发明内容Contents of the invention

鉴于现有技术中所存在的问题,本发明公开了基于多元数据爬取和整合的矿产资源数据建库系统,采用的技术方案是,包括In view of the problems existing in the prior art, the present invention discloses a mineral resource data database building system based on multivariate data crawling and integration, and the adopted technical solution includes

数据服务器,用于建立矿产资源数据建库;The data server is used to establish the database of mineral resource data;

中心服务器,用于从多元化关于矿产资源信息库中获取矿产资源信息;The central server is used to obtain mineral resource information from the diversified mineral resource information database;

数据爬取模块,用于对矿产资源信息库使用网络爬虫进行数据爬取;The data crawling module is used to crawl the mineral resource information database using a web crawler for data crawling;

预处理模块,用于对网络爬虫获取的数据进行初步筛选;The preprocessing module is used for preliminary screening of the data obtained by the web crawler;

处理模块,用于对预处理后的数据再进一步筛选,确保网络爬虫所获取的数据为用户所需的数据;The processing module is used to further screen the preprocessed data to ensure that the data obtained by the web crawler is the data required by the user;

分类模块,用于处理后的数据进行分类,以便对数据的储存;The classification module is used to classify the processed data so as to store the data;

储存模块,将处理、分类后的矿产资源数据储存至矿产资源数据建库系统中。
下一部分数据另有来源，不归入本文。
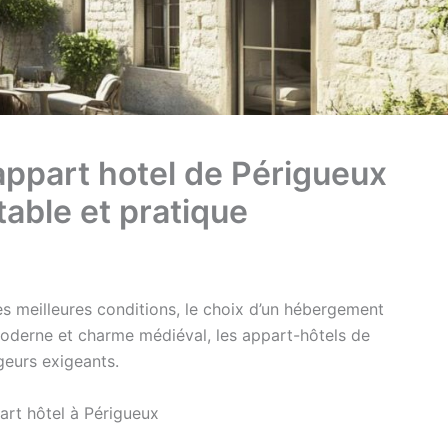
 appart hotel de Périgueux
table et pratique
es meilleures conditions, le choix d’un hébergement
moderne et charme médiéval, les appart-hôtels de
eurs exigeants.
part hôtel à Périgueux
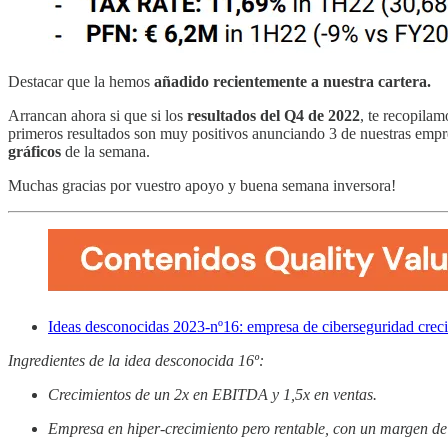
Destacar que la hemos
añadido recientemente a nuestra cartera.
Arrancan ahora si que si los
resultados del Q4 de 2022
, te recopila
primeros resultados son muy positivos anunciando 3 de nuestras emp
gráficos
de la semana.
Muchas gracias por vuestro apoyo y buena semana inversora!
Ideas desconocidas 2023-nº16: empresa de ciberseguridad cre
Ingredientes de la idea desconocida 16º:
Crecimientos de un 2x en EBITDA y 1,5x en ventas.
Empresa en hiper-crecimiento pero rentable, con un margen de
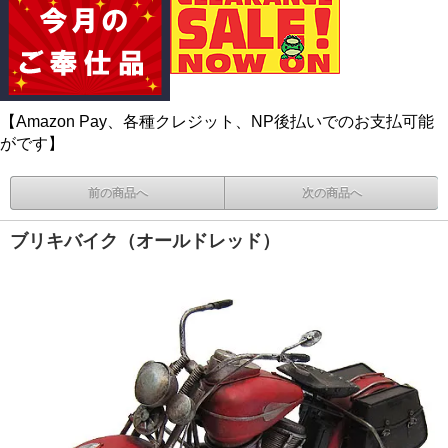
【Amazon Pay、各種クレジット、NP後払いでのお支払可能
がです】
前の商品へ
次の商品へ
ブリキバイク（オールドレッド）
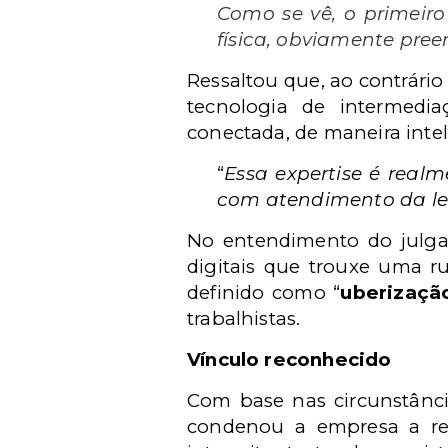
Como se vê, o primeir
física, obviamente pre
Ressaltou que, ao contrári
tecnologia de intermedia
conectada, de maneira intel
“
Essa expertise é real
com atendimento da leg
No entendimento do julgad
digitais que trouxe uma r
definido como “
uberizaçã
trabalhistas.
Vínculo reconhecido
Com base nas circunstânci
condenou a empresa a regi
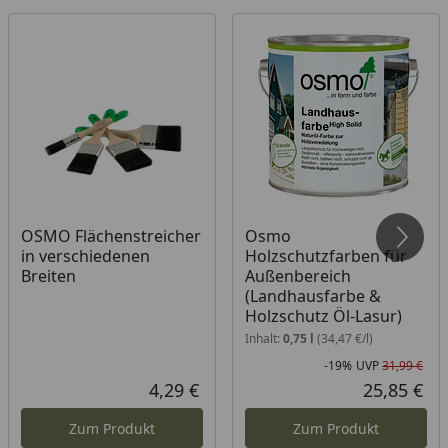
Farbtöne/Glanzgrad: 3011 Farblos glänzend, 3032
Farblos seidenmatt, 3062 Farblos matt, 3065
Farblos halbmatt, 3041 Natural Matt
Verarbeitbar mit Flächenstreicher, Mikrofaserrolle,
Streichbürste, Pad
OSMO Flächenstreicher
Osmo
in verschiedenen
Holzschutzfarben für
Breiten
Außenbereich
(Landhausfarbe &
Holzschutz Öl-Lasur)
Inhalt:
0,75 l
(34,47 €/l)
-19%
UVP
31,99 €
Rab
Urs
4,29 €
25,85 €
Aktueller Preis
Akt
Zum Produkt
Zum Produkt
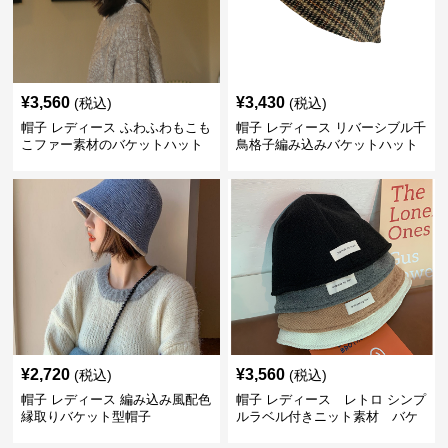
¥
3,560
¥
3,430
(税込)
(税込)
帽子 レディース ふわふわもこも
帽子 レディース リバーシブル千
こファー素材のバケットハット
鳥格子編み込みバケットハット
¥
2,720
¥
3,560
(税込)
(税込)
帽子 レディース 編み込み風配色
帽子 レディース レトロ シンプ
縁取りバケット型帽子
ルラベル付きニット素材 バケ
ットハット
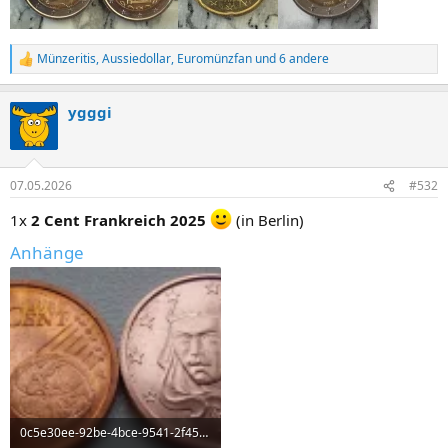
Münzeritis
,
Aussiedollar
,
Euromünzfan
und 6 andere
R
e
a
ygggi
k
t
i
o
n
07.05.2026
#532
e
n
1x
2 Cent Frankreich 2025
(in Berlin)
:
Anhänge
0c5e30ee-92be-4bce-9541-2f45fe6cf9cc.webp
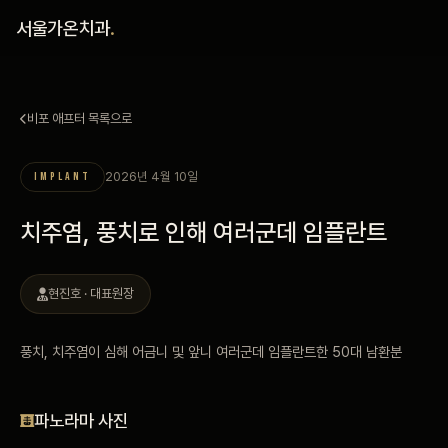
홈
서울가온치과
.
진료 철학
비포 애프터 목록으로
진료 안내
2026년 4월 10일
IMPLANT
커뮤니티
치주염, 풍치로 인해 여러군데 임플란트
의료진
현진호 · 대표원장
안내
풍치, 치주염이 심해 어금니 및 앞니 여러군데 임플란트한 50대 남환분
예약 안내
블로그
파노라마 사진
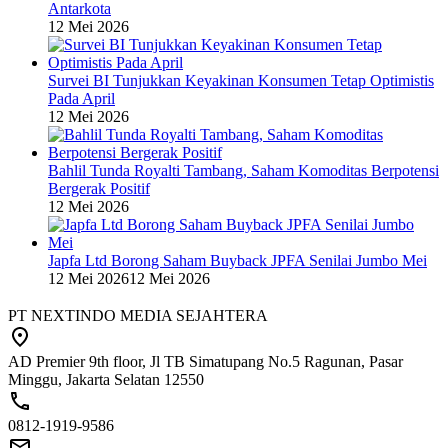
Antarkota
12 Mei 2026
Survei BI Tunjukkan Keyakinan Konsumen Tetap Optimistis
Pada April
12 Mei 2026
Bahlil Tunda Royalti Tambang, Saham Komoditas Berpotensi
Bergerak Positif
12 Mei 2026
Japfa Ltd Borong Saham Buyback JPFA Senilai Jumbo Mei
12 Mei 2026
12 Mei 2026
PT NEXTINDO MEDIA SEJAHTERA
AD Premier 9th floor, Jl TB Simatupang No.5 Ragunan, Pasar
Minggu, Jakarta Selatan 12550
0812-1919-9586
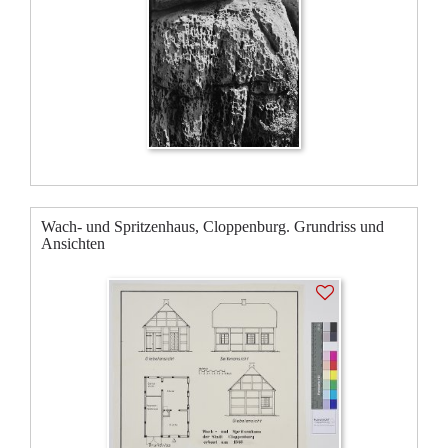
Wach- und Spritzenhaus, Cloppenburg. Grundriss und
Ansichten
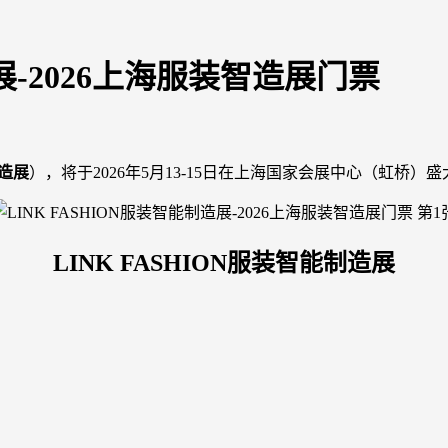
造展-2026上海服装智造展门票
智造展
），将于2026年5月13-15日在上海国家会展中心（虹桥
LINK FASHION服装智能制造展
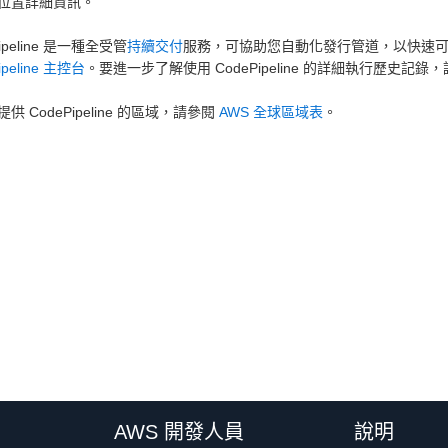
位置詳細資訊。
Pipeline 是一種全受管
持續交付
服務，可協助您自動化發行管道，以快速
ipeline 主控台
。要進一步了解使用 CodePipeline 的詳細執行歷史記錄
供 CodePipeline 的區域，請參閱
AWS 全球區域表
。
AWS 開發人員
說明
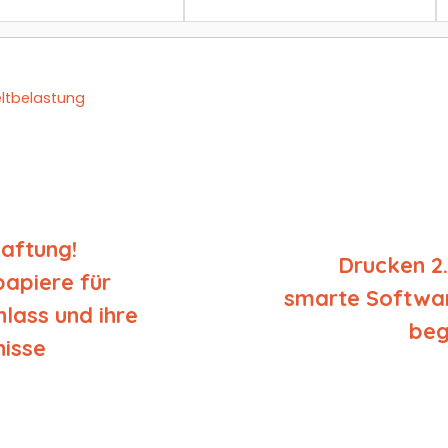
tbelastung
aftung!
Drucken 2.
papiere für
smarte Softwa
lass und ihre
beg
isse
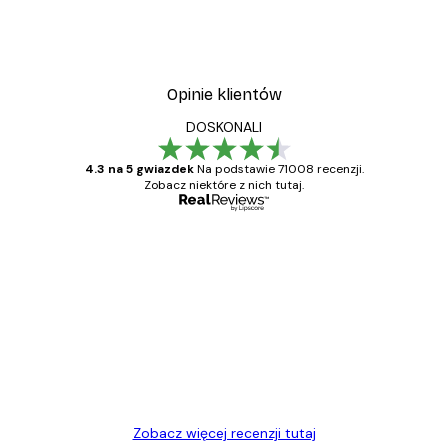
Opinie klientów
DOSKONALI
4.3 na 5 gwiazdek
Na podstawie 71008 recenzji.
Zobacz niektóre z nich tutaj.
Zweryfikowany kupujący
Opinie
klientów
Towar zgodny z opisem, szybka dostawa.
Polecam
23 kwi
Ewa L
Zobacz więcej recenzji tutaj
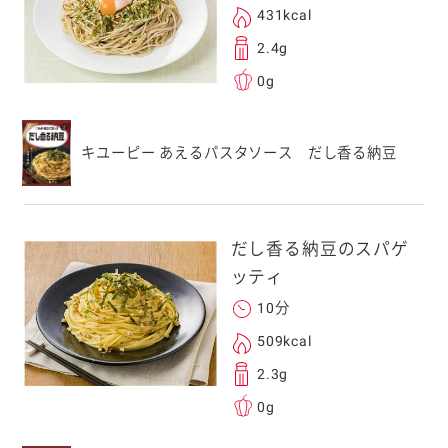
431kcal
2.4g
0g
キユーピー あえるパスタソース だし香る納豆
だし香る納豆のスパゲ
ッティ
10分
509kcal
2.3g
0g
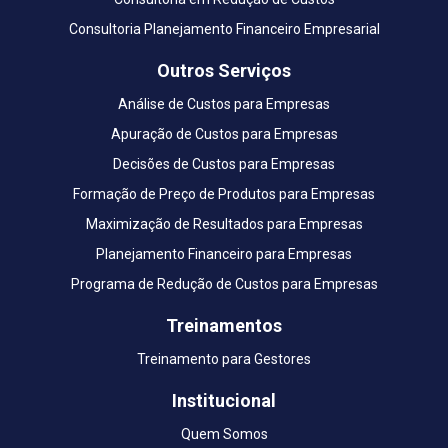
Consultoria Planejamento Financeiro Empresarial
Outros Serviços
Análise de Custos para Empresas
Apuração de Custos para Empresas
Decisões de Custos para Empresas
Formação de Preço de Produtos para Empresas
Maximização de Resultados para Empresas
Planejamento Financeiro para Empresas
Programa de Redução de Custos para Empresas
Treinamentos
Treinamento para Gestores
Institucional
Quem Somos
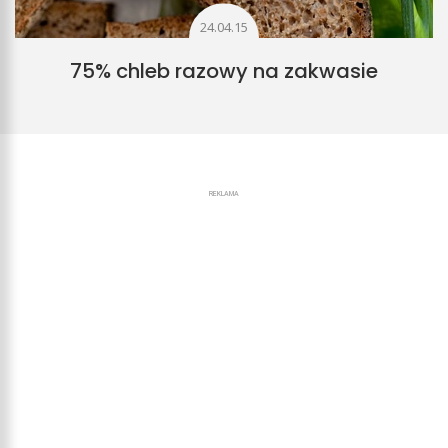
24.04.15
75% chleb razowy na zakwasie
REKLAMA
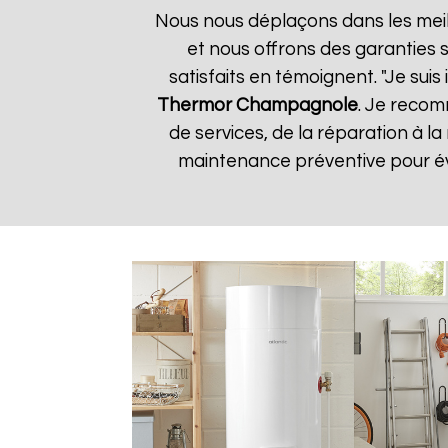
Nous nous déplaçons dans les meill
et nous offrons des garanties s
satisfaits en témoignent. "Je suis
Thermor
Champagnole
. Je recom
de services, de la réparation à
maintenance préventive pour évi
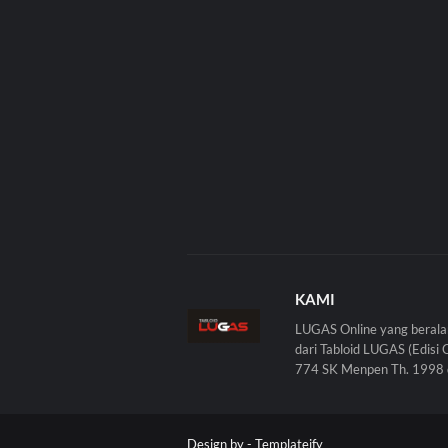
KAMI
LUGAS Online yang berala
dari Tabloid LUGAS (Edisi 
774 SK Menpen Th. 1998 
Design by -
Templateify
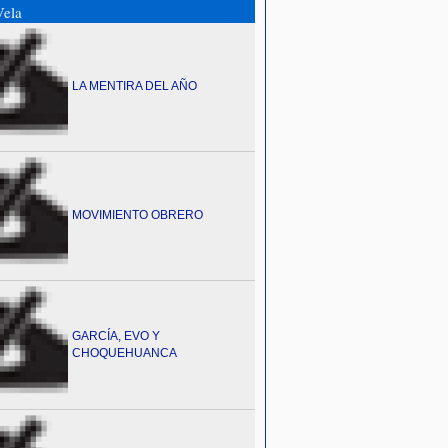
ela
LA MENTIRA DEL AÑO
MOVIMIENTO OBRERO
GARCÍA, EVO Y
CHOQUEHUANCA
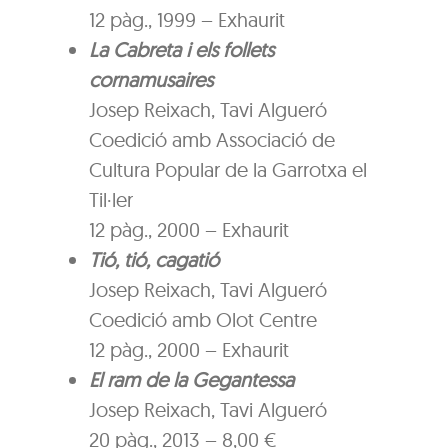
12 pàg., 1999 – Exhaurit
La Cabreta i els follets
cornamusaires
Josep Reixach, Tavi Algueró
Coedició amb Associació de
Cultura Popular de la Garrotxa el
Til·ler
12 pàg., 2000 – Exhaurit
Tió, tió, cagatió
Josep Reixach, Tavi Algueró
Coedició amb Olot Centre
12 pàg., 2000 – Exhaurit
El ram de la Gegantessa
Josep Reixach, Tavi Algueró
20 pàg., 2013 – 8,00 €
The storage module stores the processed and classified mineral resource data in the mineral resource data database building system.

作为本发明的一种优选技术方案,所述预处理模块对传输来的数据处理包括以下步骤:As a preferred technical solution of the present invention, the processing of the transmitted data by the preprocessing module includes the following steps:

对数据爬取的网页信心与所输入检索的关键词进行对比;Contrast the webpage confidence of data crawling with the keywords entered for retrieval;

网页信息中的关键词数量小于预设阈值的放弃,对于关键词大于预设阈值的传输至处理模块中,通过预处理模块、处理模块,能够根据需求对网络爬虫所爬取的数据进行筛分,将部分无关信息进行筛分清理,得到所需求的数据。If the number of keywords in the webpage information is less than the preset threshold, it will be discarded, and if the keyword is greater than the preset threshold, it will be transmitted to the processing module. Through the preprocessing module and the processing module, the data crawled by the web crawler can be screened according to the requirements. , to screen and clean some irrelevant information to obtain the required data.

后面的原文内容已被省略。